Goal of the exercise
Please retype the entries exactly as they stand, leaving out any pictures.
========================
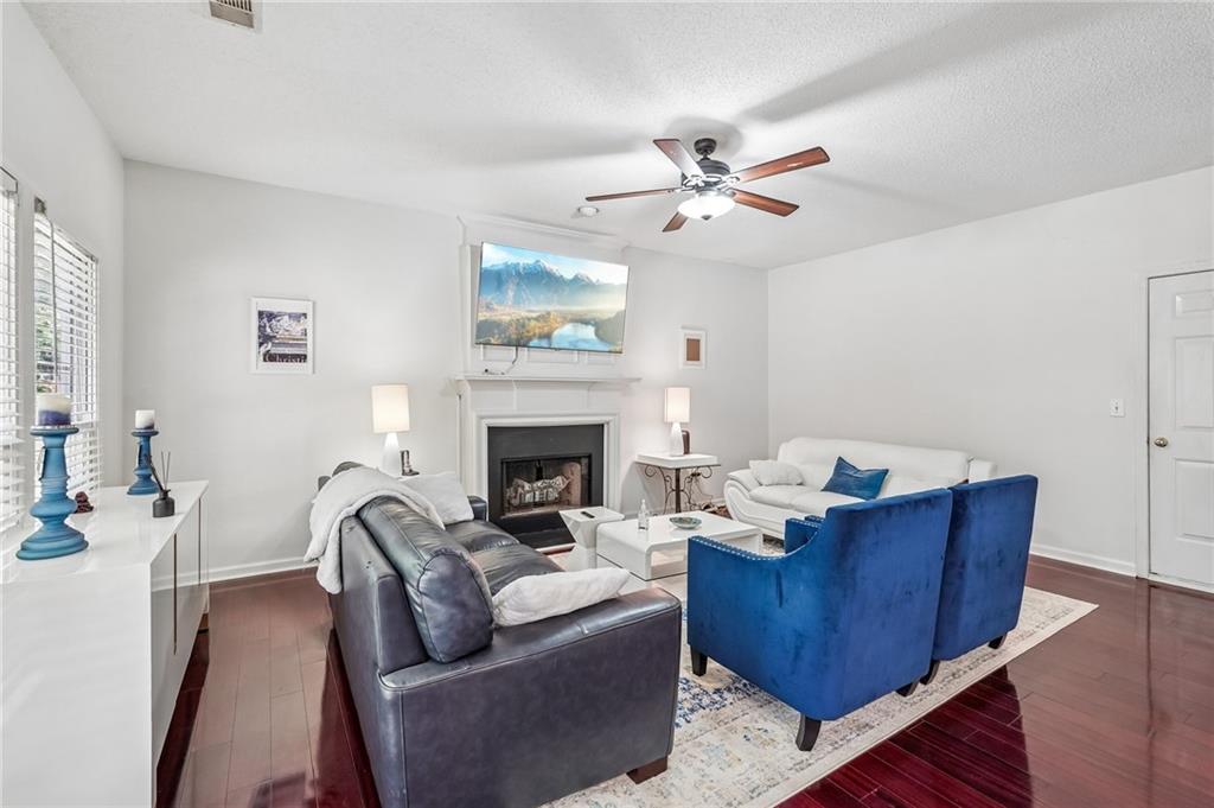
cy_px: 404
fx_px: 539
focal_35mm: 16
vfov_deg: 73.7
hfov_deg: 96.8
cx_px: 607
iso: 800
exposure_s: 1/13
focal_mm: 16
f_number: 8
========================
Task answer
cy_px: 404
fx_px: 539
focal_35mm: 16
vfov_deg: 73.7
hfov_deg: 96.8
cx_px: 607
iso: 800
exposure_s: 1/13
focal_mm: 16
f_number: 8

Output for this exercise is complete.